Using the BlueBoard to get clients

Earlier I hinted at a more effective way (at least in my experience) to get clients via ProZ than either responding to ads or polishing your profile to a high shine – important though these are.


Because both these methods are in essence passive. The first depends on ads turning up out of the blue, and the second on a client happening to seek out your profile.

But when I think back to the beginnings of my years on, the tool I used far more often than either of these was the BlueBoard.

I would narrow down the search to a specific country (in my case, France), then sequence all the agencies so that those who scored a 5 appeared top of the list.

(At which point, someone is bound to make the outlandish claim that agencies pay for 5s, and that the whole system is untrustworthy.

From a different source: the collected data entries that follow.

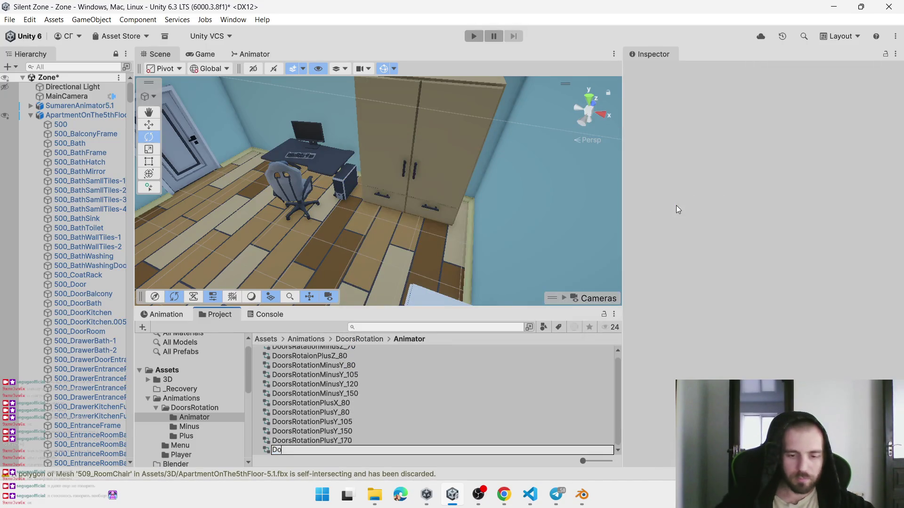
text(orsRotationMinusZ_)
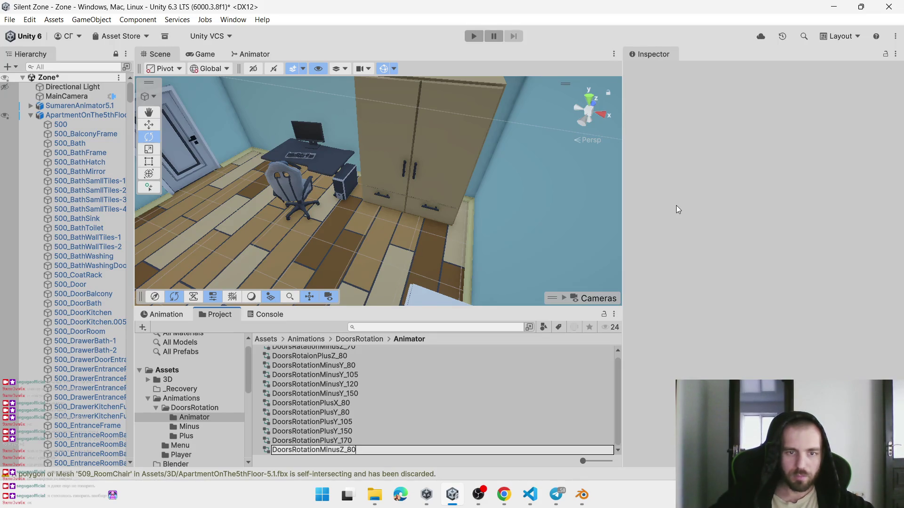
text(80)
key(Return)
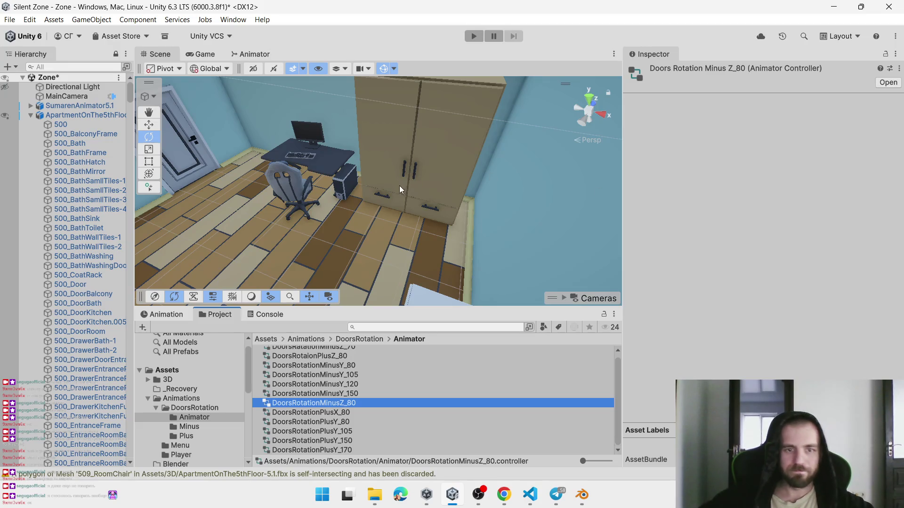
Test-tilt the lower left drawer, then rename the controller to DoorsRotationMinusX_80
click(390, 206)
click(389, 203)
mouse_move(390, 193)
mouse_down()
mouse_move(369, 200)
mouse_move(355, 235)
mouse_up()
key(ctrl+z)
click(345, 404)
click(354, 405)
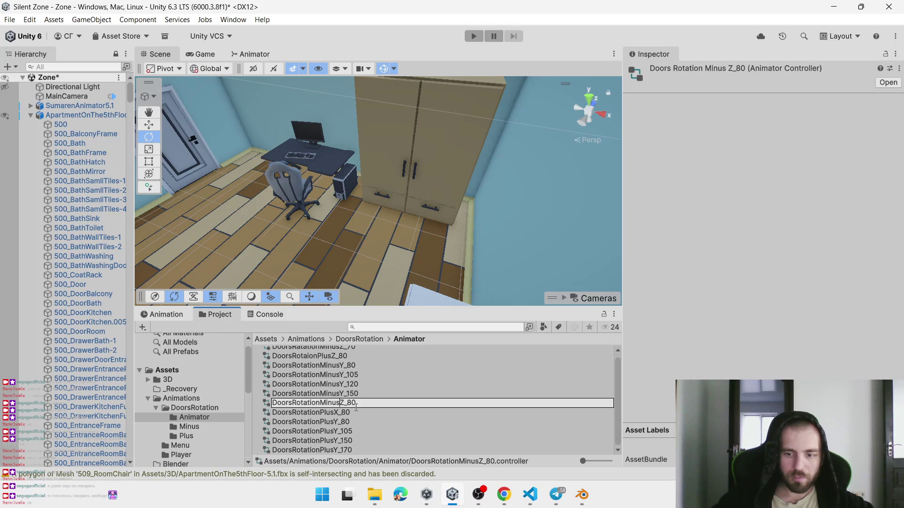
key(Delete)
text(X)
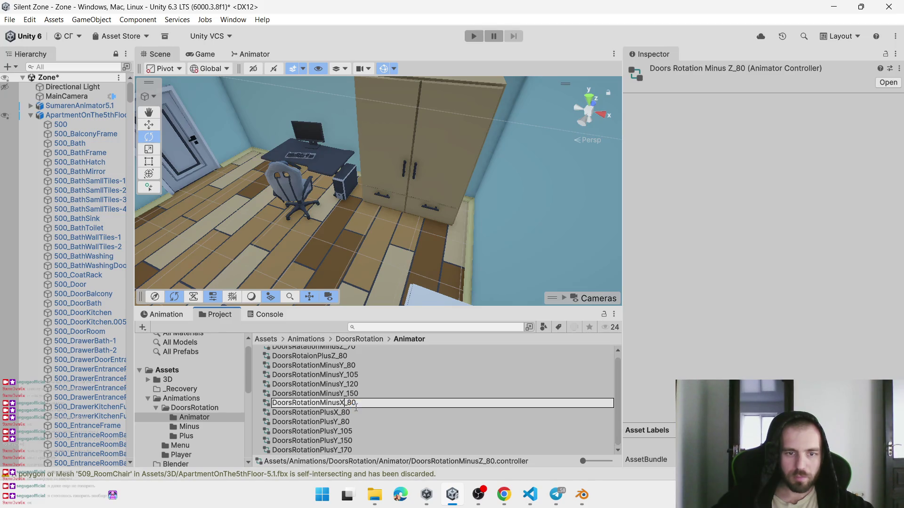
key(Return)
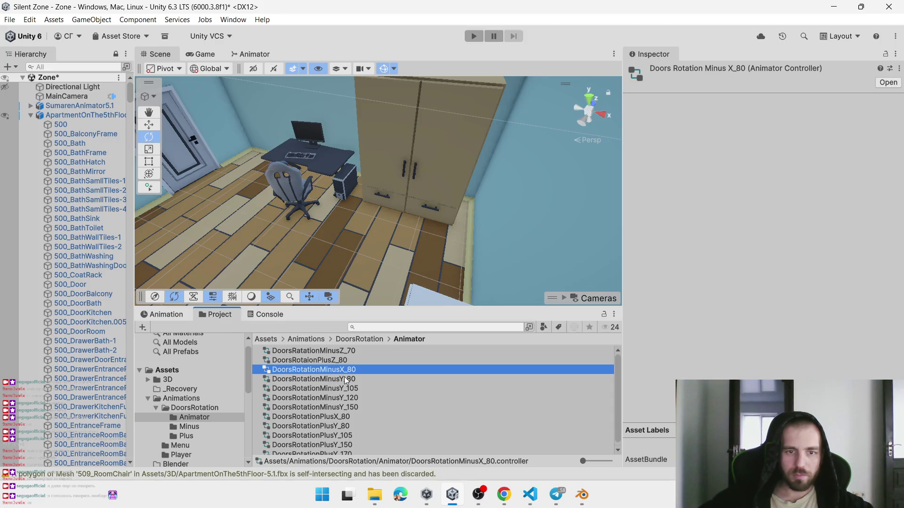
Assign DoorsRotationMinusX_80 to 500_RoomDownLeftDrawer's Animator and open it in the Animator window
click(399, 191)
click(372, 201)
mouse_move(372, 201)
mouse_down()
mouse_move(355, 258)
mouse_move(352, 364)
mouse_up()
key(ctrl+z)
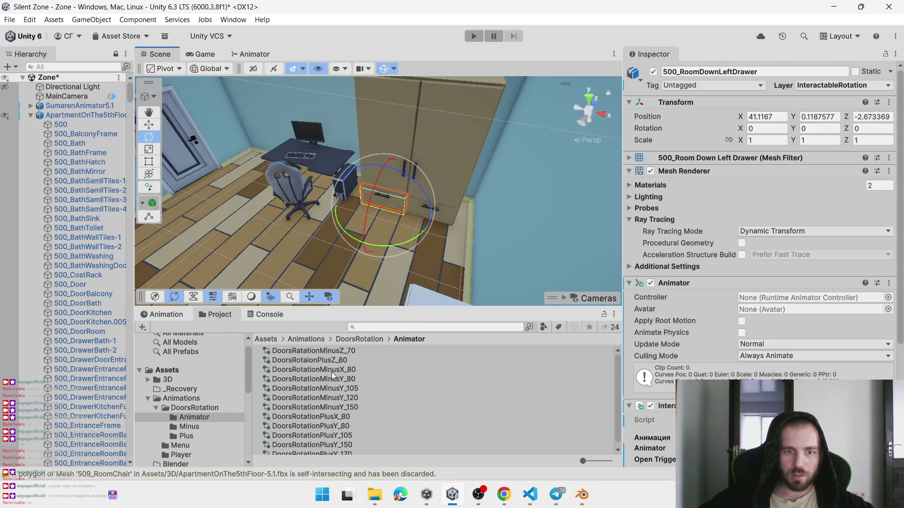
drag(323, 371, 765, 303)
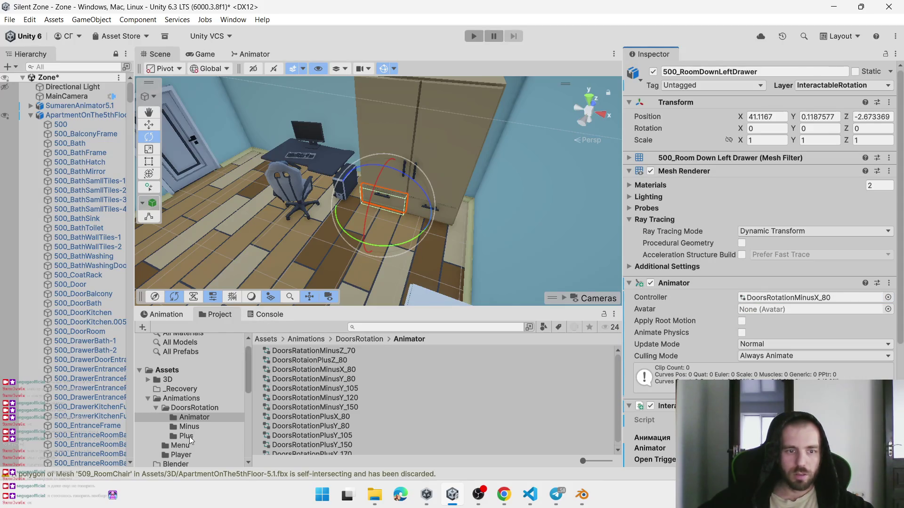
double_click(340, 370)
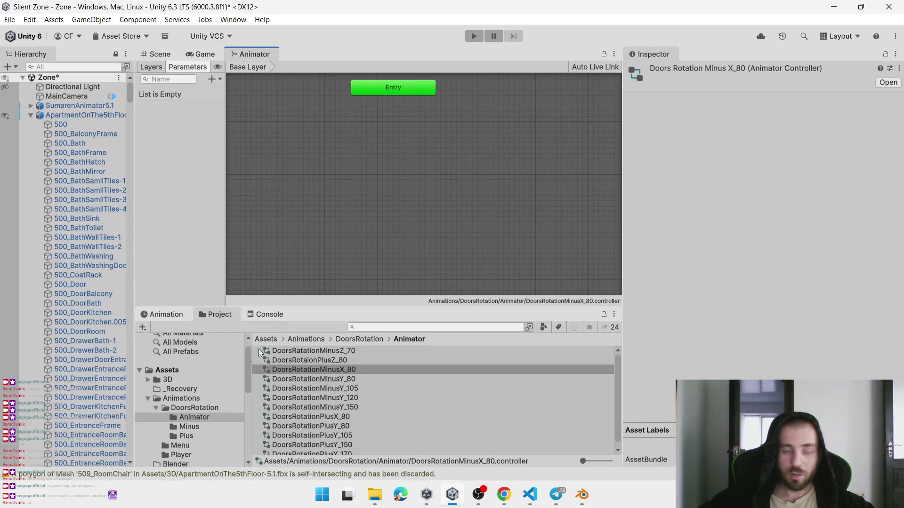
Add the RotationZero clip as the controller's default RotationZero state
click(194, 407)
click(306, 379)
mouse_move(306, 379)
mouse_down()
mouse_move(386, 166)
mouse_move(348, 153)
mouse_move(359, 157)
mouse_up()
Return to Unity with the Animation timeline below and the Scene view above
key(alt+Tab)
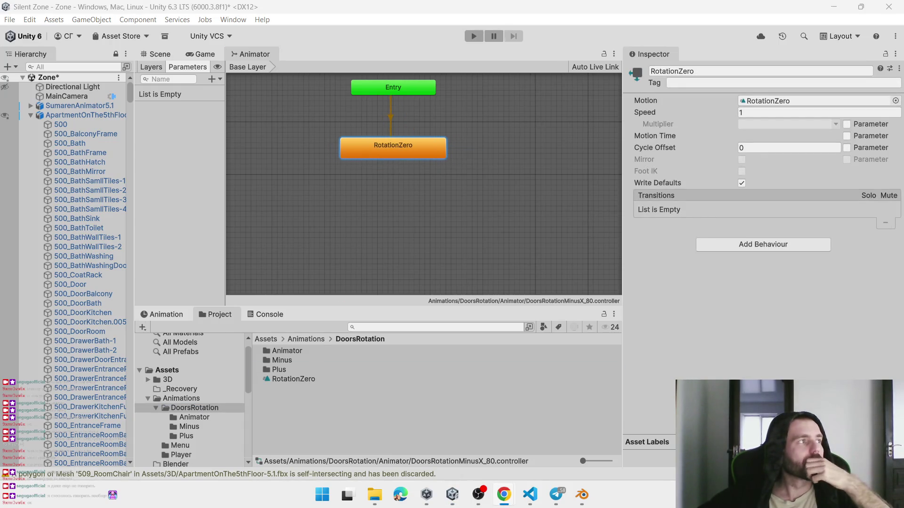
click(485, 493)
click(485, 493)
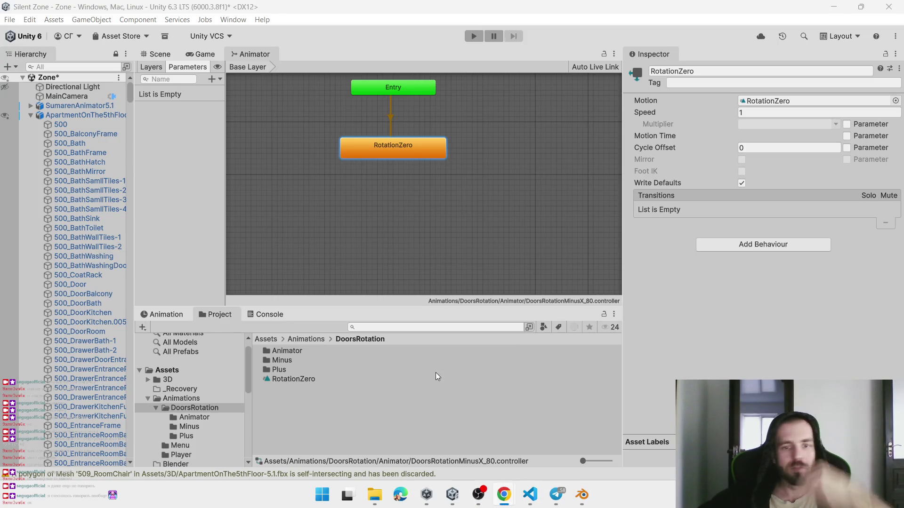
click(166, 315)
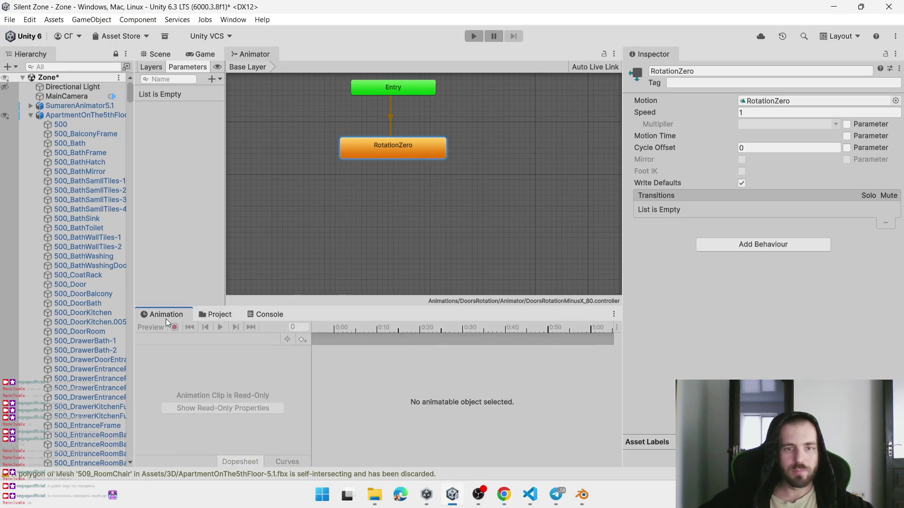
click(174, 56)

I’ve heard that on occasions, just as I’ve heard on occasions that Bill Gates wants to implant 5G chips in our brains – often from the same sort of people).

If you’re a member, you can of course see the nature of the comments made, as most people explain why they have given a five. Sometimes they are laconic “Good payer, nice communications”, while sometimes their comments extend to the rhapsodic and lyrical.

Having identified, say, 20 agencies, I’d go to their websites, check out whether they might be a good fit for me (not too technical or financial, not too automated, perhaps small businesses run by fellow freelancers) and then pop them an email. Not a boring mass thing either, but one which was tailored to them, with a comment or two on their website. Personal, friendly, distinctive.

Of course some – even most – would ignore my message. But I was never hoping to get 20 new clients with one emailing session (although now I might equally turn to LinkedIn). But two or three would respond, and perhaps one of them would go on to be a client for years.

In fact, of the 20 agencies I worked with before my direct client portfolio took over, I’d say at least 16 were picked up this way…

So if you see the BlueBoard just as a tool for checking the bona fide of clients, think again. It’s also a fast-track way to find out who the best people are to work with, and a great springboard for your next marketing campaign…


This post originally appeared as part of a series on in the Translators and Interpreters ( group at facebook.

Part II continues below... 


One of the first agencies I ever picked up on (via the BlueBoard technique I mentioned earlier) is the only one I still work for today, ten years on, and now only around the time of the Cannes Film Festival.

At the beginning, when all my work was for agencies, they used to send me between €1,000 and €2,000 of work every month, which was fine as I was also picking up work (in lesser quantities) from a dozen other agencies at the time. But the other day I looked back through my yearly accounts to try and work out exactly how much they had paid me (given that my latest invoice to them during the recent Festival was for €3,400), and the total worked out at over €110,000 in ten years.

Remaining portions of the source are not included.